PMBCL patients managed with R-CHOP followed by a PET guided approach to consolidative RT have favorable outcomes with a 64% reduction in the use of RT.
Approximately 10% of PMBCL patients have refractory disease and may benefit from integration of novel therapies in the front-line setting.

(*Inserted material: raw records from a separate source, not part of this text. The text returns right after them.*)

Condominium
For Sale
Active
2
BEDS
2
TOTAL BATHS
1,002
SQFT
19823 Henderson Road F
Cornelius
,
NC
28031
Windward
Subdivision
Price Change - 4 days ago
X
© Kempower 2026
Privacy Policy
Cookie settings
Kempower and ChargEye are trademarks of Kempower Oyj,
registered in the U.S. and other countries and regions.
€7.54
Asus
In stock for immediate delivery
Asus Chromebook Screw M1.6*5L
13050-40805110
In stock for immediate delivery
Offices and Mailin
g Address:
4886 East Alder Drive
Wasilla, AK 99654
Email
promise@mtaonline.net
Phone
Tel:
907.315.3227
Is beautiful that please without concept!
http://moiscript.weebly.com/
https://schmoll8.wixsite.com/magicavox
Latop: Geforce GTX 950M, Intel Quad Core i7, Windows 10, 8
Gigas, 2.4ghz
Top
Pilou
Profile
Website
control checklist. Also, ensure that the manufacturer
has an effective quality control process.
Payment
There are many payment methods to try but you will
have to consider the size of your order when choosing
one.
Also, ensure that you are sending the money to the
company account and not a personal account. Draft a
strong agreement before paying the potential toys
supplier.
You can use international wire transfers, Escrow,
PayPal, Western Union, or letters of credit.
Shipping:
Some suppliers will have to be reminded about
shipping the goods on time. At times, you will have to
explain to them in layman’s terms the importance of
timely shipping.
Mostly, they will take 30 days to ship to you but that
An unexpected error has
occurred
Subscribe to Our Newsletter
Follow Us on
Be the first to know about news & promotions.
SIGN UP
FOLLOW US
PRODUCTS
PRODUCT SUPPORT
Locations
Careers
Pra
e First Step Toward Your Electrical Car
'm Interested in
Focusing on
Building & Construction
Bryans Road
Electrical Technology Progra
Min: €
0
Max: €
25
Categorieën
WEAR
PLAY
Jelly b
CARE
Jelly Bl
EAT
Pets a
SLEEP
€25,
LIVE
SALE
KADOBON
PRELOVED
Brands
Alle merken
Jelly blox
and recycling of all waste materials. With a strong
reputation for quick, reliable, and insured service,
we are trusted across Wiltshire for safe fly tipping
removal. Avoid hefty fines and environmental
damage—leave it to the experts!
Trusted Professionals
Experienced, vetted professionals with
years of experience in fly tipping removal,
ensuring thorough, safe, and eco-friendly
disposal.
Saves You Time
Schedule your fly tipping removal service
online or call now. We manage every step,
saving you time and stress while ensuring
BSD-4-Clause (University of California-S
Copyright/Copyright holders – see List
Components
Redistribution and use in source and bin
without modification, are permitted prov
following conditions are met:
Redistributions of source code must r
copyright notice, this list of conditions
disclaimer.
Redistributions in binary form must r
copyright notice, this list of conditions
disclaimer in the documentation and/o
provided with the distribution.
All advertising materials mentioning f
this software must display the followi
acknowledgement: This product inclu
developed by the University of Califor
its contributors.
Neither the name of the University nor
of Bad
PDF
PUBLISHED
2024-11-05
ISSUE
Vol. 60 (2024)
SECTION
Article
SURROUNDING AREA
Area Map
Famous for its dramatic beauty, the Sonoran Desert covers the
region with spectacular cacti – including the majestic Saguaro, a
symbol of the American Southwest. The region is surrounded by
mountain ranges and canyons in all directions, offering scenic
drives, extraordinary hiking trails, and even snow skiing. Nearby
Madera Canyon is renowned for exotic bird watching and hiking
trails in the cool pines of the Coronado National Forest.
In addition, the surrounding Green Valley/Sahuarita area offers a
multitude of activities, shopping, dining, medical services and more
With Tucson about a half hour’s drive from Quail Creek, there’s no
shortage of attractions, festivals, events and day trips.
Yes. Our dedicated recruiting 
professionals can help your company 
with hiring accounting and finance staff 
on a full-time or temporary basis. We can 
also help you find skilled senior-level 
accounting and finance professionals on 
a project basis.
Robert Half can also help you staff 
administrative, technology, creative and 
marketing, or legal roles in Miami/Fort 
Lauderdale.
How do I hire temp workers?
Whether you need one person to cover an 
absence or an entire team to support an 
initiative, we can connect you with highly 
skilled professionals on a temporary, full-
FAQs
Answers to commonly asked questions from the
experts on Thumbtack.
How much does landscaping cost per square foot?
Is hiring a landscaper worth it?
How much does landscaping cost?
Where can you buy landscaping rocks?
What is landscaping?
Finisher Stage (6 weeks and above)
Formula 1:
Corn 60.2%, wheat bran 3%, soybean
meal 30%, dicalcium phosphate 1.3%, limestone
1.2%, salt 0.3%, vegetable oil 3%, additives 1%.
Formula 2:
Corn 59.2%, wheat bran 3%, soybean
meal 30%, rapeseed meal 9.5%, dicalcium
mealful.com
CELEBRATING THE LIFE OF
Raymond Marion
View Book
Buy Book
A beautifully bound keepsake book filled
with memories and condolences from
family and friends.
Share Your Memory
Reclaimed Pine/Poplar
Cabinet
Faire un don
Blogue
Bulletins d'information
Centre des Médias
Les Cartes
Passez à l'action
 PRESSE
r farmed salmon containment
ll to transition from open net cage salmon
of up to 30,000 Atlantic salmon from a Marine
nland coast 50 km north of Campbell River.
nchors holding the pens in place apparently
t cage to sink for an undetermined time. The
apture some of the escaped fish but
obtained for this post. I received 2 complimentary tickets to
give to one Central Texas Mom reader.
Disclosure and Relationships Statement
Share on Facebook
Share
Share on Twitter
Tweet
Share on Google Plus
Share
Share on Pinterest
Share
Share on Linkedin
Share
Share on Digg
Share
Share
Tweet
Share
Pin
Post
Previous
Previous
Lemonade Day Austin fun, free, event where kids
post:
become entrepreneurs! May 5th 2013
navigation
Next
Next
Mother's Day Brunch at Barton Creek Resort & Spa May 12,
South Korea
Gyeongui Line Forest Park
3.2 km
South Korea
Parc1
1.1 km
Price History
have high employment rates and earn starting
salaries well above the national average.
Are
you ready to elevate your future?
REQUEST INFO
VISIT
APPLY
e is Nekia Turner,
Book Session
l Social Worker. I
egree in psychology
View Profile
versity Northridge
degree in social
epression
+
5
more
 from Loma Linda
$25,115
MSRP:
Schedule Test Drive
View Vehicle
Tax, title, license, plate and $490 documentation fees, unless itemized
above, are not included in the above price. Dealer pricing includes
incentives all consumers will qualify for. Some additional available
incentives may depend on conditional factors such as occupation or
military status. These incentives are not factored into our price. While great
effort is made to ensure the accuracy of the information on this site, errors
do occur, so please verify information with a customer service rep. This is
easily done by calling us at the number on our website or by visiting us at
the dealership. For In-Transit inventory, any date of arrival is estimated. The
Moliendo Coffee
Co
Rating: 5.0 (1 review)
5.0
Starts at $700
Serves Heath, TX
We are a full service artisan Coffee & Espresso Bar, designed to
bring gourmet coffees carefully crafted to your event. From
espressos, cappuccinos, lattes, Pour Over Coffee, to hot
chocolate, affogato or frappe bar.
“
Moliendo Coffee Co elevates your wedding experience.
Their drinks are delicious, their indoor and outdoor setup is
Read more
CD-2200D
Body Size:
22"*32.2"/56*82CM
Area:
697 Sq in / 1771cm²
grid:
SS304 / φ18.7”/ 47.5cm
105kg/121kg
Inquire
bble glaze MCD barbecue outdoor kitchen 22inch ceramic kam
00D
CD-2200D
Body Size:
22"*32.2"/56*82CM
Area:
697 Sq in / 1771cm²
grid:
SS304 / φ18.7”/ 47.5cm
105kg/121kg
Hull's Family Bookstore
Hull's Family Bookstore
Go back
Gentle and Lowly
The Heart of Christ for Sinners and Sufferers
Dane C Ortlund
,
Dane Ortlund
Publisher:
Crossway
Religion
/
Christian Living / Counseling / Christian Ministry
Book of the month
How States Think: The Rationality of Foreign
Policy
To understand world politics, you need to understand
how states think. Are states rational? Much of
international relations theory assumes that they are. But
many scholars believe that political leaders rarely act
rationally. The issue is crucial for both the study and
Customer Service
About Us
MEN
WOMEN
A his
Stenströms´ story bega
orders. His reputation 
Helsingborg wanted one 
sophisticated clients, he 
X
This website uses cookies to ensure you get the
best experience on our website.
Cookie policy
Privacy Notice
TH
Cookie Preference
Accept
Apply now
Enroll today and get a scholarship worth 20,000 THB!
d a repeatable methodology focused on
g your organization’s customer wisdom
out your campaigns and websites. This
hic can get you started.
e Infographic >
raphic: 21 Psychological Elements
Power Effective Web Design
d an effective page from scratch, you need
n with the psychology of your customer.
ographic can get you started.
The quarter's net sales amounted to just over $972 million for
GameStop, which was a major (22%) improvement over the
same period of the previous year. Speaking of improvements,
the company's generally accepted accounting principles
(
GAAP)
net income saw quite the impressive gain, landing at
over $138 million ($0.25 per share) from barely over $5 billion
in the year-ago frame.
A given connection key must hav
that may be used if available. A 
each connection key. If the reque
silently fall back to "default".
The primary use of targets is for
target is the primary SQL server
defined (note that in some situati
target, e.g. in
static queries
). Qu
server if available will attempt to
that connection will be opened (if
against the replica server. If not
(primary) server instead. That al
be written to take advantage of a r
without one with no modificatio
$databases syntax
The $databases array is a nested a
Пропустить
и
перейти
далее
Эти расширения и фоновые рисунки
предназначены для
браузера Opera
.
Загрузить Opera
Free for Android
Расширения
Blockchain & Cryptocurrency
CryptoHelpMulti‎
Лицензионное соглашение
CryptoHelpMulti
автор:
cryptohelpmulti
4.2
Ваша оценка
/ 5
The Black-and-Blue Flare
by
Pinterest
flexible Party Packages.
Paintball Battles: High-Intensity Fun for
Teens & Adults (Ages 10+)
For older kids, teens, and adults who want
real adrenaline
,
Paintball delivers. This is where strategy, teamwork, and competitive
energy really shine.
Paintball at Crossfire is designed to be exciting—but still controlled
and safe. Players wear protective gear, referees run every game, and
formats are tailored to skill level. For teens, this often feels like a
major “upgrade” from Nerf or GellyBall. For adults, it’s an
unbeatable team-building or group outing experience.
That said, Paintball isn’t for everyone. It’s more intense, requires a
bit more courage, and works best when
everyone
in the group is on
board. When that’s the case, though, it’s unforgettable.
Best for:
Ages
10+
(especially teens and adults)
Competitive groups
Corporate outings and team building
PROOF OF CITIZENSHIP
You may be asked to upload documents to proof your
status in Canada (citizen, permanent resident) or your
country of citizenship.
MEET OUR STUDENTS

Cure rates for primary mediastinal large B-cell lymphoma (PMBCL) have improved with the integration of rituximab. However, the type of primary therapy and role of radiotherapy (RT) remains ill-defined. Herein, we evaluated the outcome of PMBCL primarily treated with R-CHOP and the impact of an end-of-treatment (EOT) FDG-PET scan to guide consolidative RT. Patients ≥18 years of age with PMBCL treated with curative intent R-chemotherapy were identified. Prior to 2005, patients were recommended to receive R-CHOP +RT (RT era). Beginning in 2005, EOT PET was used to guide RT and only those with a PET-positive scan received RT (PET era). In total, 159 patients were identified, 94% were treated with R-CHOP and 44% received RT - 78% in RT era, 28% in PET era. The 5-year time to progression (TTP) and OS for the entire cohort were 80% and 89%, respectively, similar across treatment eras. Overall, 10% had refractory disease. In total, 113 patients had an EOT PET scan: 63% negative and 37% positive with a 5-year TTP of 90% vs 71% and 5-year OS of 97% vs 88%, respectively. For those with Deauville (D) scored PET scans (n=103), the 5-year TTP for PET-negative cases by Deauville criteria (D1-D3,DX) was 91%, with inferior outcomes for D5 vs D4 (5-year TTP 33% vs 87%, p=0.0002). Outcomes for R-CHOP treated PMBCL patients treated with R-CHOP are favorable and use of a PET-adapted approach reduces RT in the majority of patients. A small proportion have refractory disease and may benefit from an alternate treatment.